====== Data in this exercise

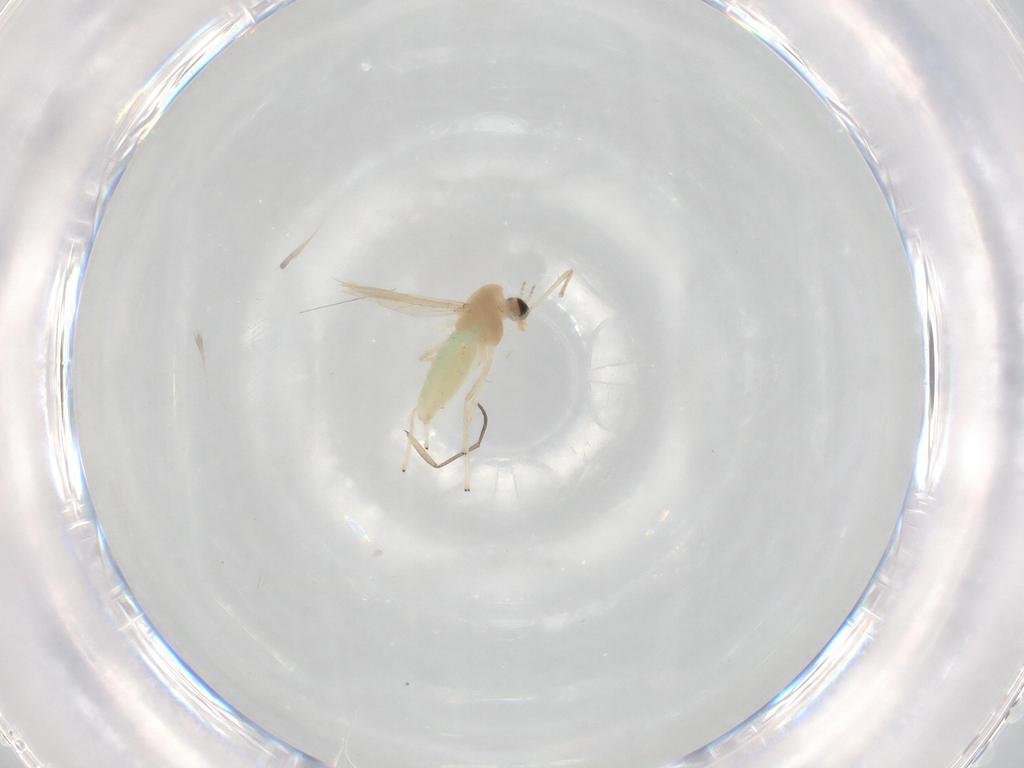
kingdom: Animalia
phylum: Arthropoda
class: Insecta
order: Diptera
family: Chironomidae
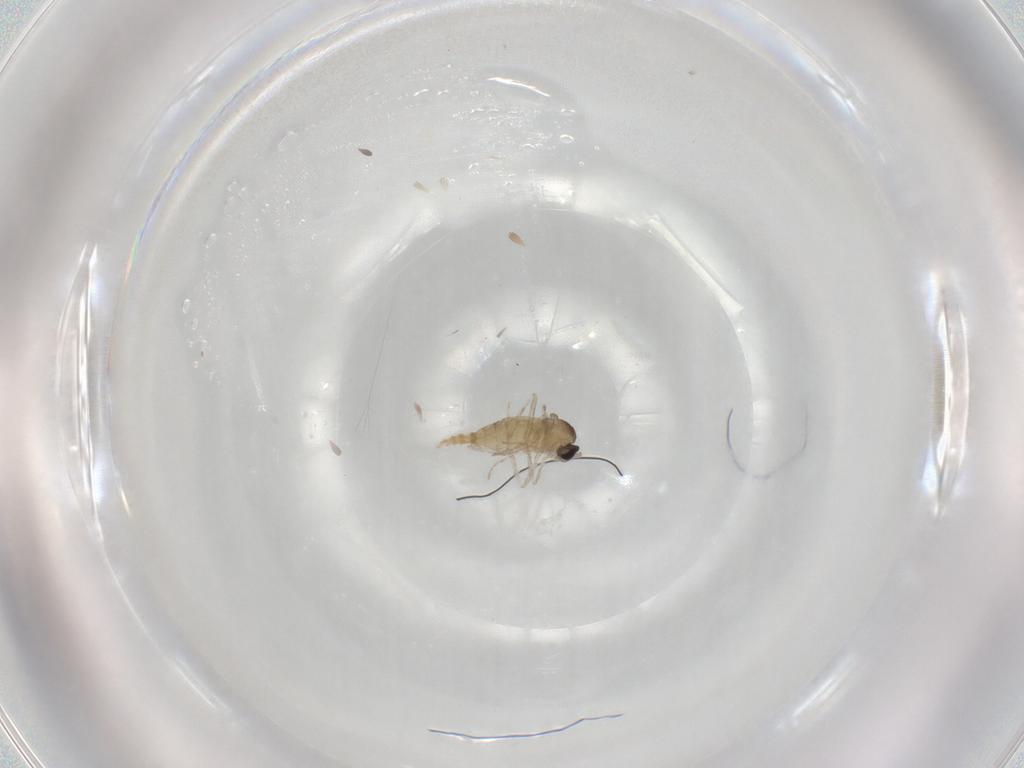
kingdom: Animalia
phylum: Arthropoda
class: Insecta
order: Diptera
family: Cecidomyiidae
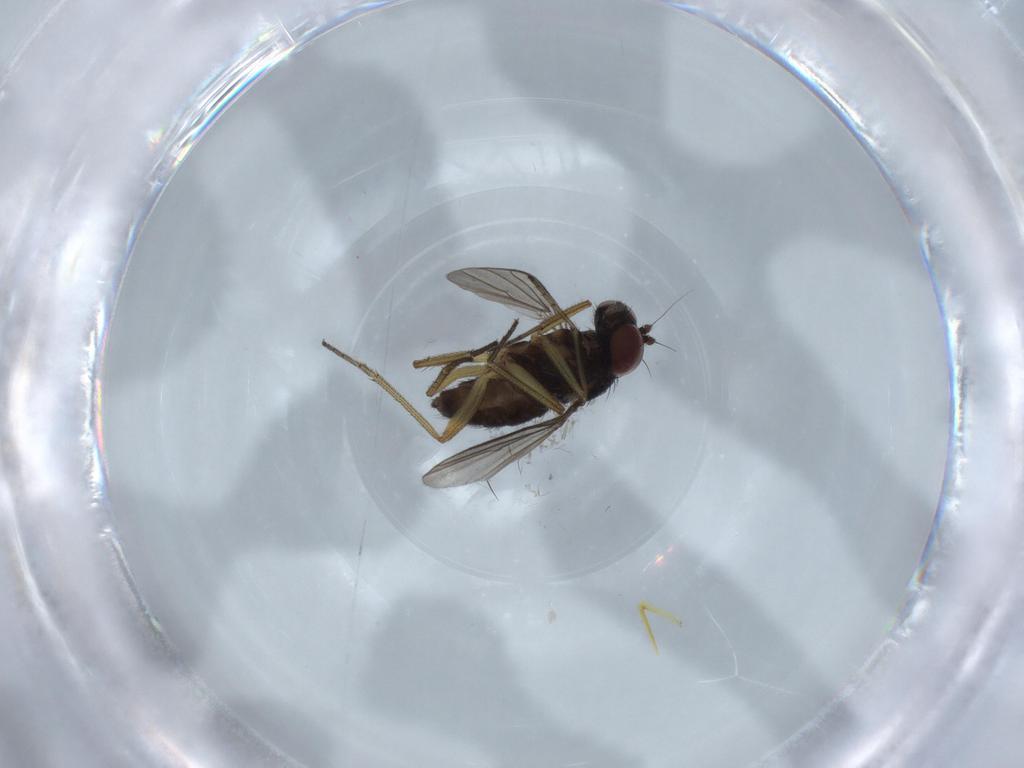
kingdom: Animalia
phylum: Arthropoda
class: Insecta
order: Diptera
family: Dolichopodidae
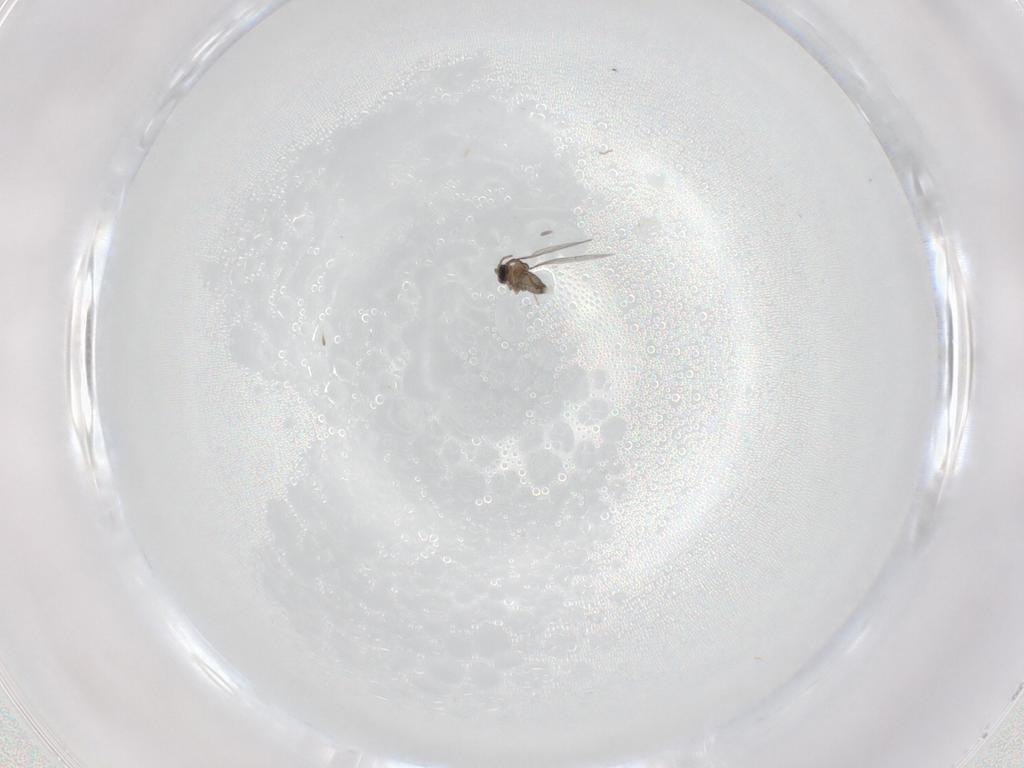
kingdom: Animalia
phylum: Arthropoda
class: Insecta
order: Diptera
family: Cecidomyiidae
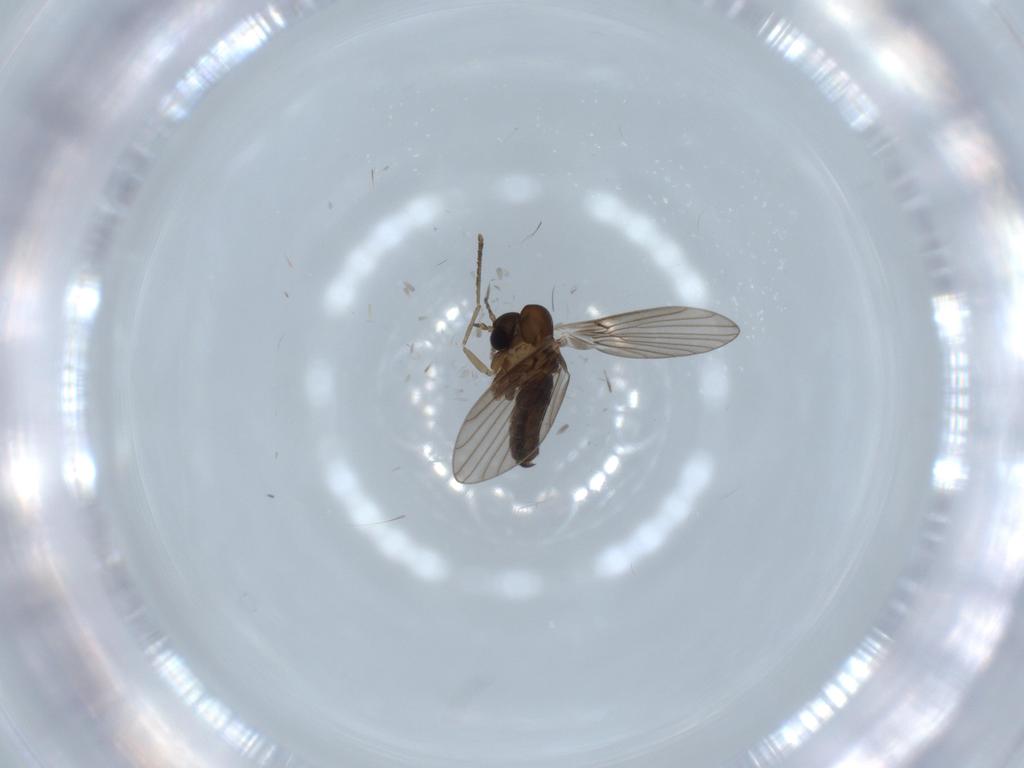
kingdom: Animalia
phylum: Arthropoda
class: Insecta
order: Diptera
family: Psychodidae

============

Directive — Revise the records, changing "family" to "family name" and keeping everything else the same. Leave the pictures out.

Result —
kingdom: Animalia
phylum: Arthropoda
class: Insecta
order: Diptera
family name: Chironomidae
kingdom: Animalia
phylum: Arthropoda
class: Insecta
order: Diptera
family name: Cecidomyiidae
kingdom: Animalia
phylum: Arthropoda
class: Insecta
order: Diptera
family name: Dolichopodidae
kingdom: Animalia
phylum: Arthropoda
class: Insecta
order: Diptera
family name: Cecidomyiidae
kingdom: Animalia
phylum: Arthropoda
class: Insecta
order: Diptera
family name: Psychodidae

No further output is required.